The Donald Trump phenomenon is the logical end point of the “politics as entertainment” model championed by the right-wing media.
And from that perspective, the embrace of a similar model among liberals is alarming — the hegemony of the Daily Show, the endless clickbait about how some right-wing politician said a right-wing thing, etc., etc. Like the right-wing variant, liberal “politics as entertainment” is mostly a theater of cruelty, where we derive joy from mocking those stupid people and feeling superior to them….
It’s not that they’re not worthy of mockery or that people don’t have a right to let off steam. It’s the dominance of this mode of political “commentary” that seems troublesome. Will we get our Trump? Have we already?
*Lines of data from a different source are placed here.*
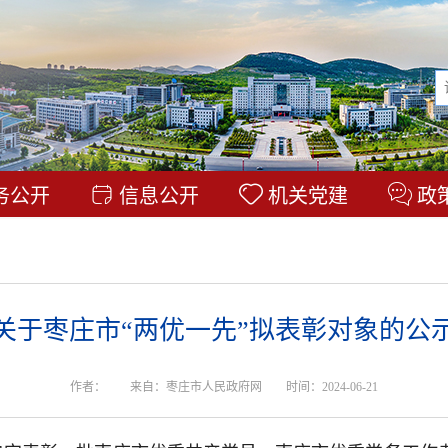
务公开
信息公开
机关党建
政
关于枣庄市“两优一先”拟表彰对象的公
作者：
来自：枣庄市人民政府网
时间：2024-06-21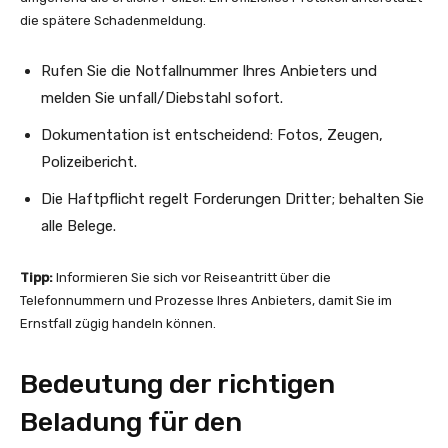
die spätere Schadenmeldung.
Rufen Sie die Notfallnummer Ihres Anbieters und
melden Sie unfall/Diebstahl sofort.
Dokumentation ist entscheidend: Fotos, Zeugen,
Polizeibericht.
Die Haftpflicht regelt Forderungen Dritter; behalten Sie
alle Belege.
Tipp:
Informieren Sie sich vor Reiseantritt über die
Telefonnummern und Prozesse Ihres Anbieters, damit Sie im
Ernstfall zügig handeln können.
Bedeutung der richtigen
Beladung für den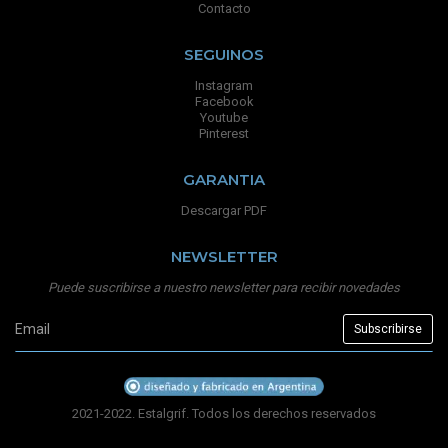
Contacto
SEGUINOS
Instagram
Facebook
Youtube
Pinterest
GARANTIA
Descargar PDF
NEWSLETTER
Puede suscribirse a nuestro newsletter para recibir novedades
2021-2022. Estalgrif. Todos los derechos reservados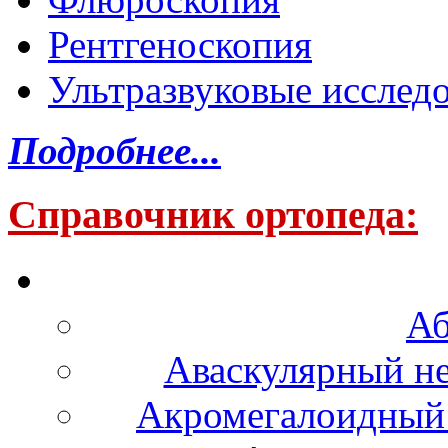
Рентгеноскопия
Ультразвуковые исслед
Подробнее...
Справочник ортопеда:
Аб
Аваскулярный не
Акромегалоидный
For the left the issue is less having a Trump than the easy derision against people who are beating them politically. Extreme right wingers are driving American policy and the opposition party is neoliberalism lite, but hey, we get to make snarky jokes about it!
The “Ape of Zarathustra” comes to mind here…
I think that’s why I stopped watching the Daily Show. Once an entity achieves equal or superior power status, mockery seems to lose it’s legitimacy.
While some parallelism is probably warranted, it’s at least worth acknowledging that a country led by Jon Stewart would be radically preferable, and materially better for the disadvantaged, to one led by Donald Trump. Only a totally uncritical cynicism could think otherwise.
I don’t mean to say that the right and left are equally fargone on this issue, nor that Stewart is as bad as Trump. Obviously neither is true.
You taught me everything I know about the poverty of “a pox upon both your houses” argumentation, so I was mainly addressing some imaginary interlocutor.
Trump at least represents neoliberal ideology so openly and baldly that he’s an embarrassment to conservatives even, being that he’s saying what most of them are really thinking. I realized once that insanity was relative when I saw Hannity interviewing the Westboro Baptist Church. I now feel the same looking at Jeb next to Trump and Cruz.
The “politics which is not entertainment” is difficult to conjure to mind. It must comprise the mundane management of policy and practice, but only those policies and arrangements which are not actually interesting to the public; those parts of politics which are either irrelevant to me, or are too complex for me to understand.
One difference between news-as-comedy and outrage-as-pleasure, is that the former has an opportunity to take boring or incomprehensible subjects and turn them into genuine public issues, hitching policy to the engine of entertainment. The latter offers no such obvious societal benefit.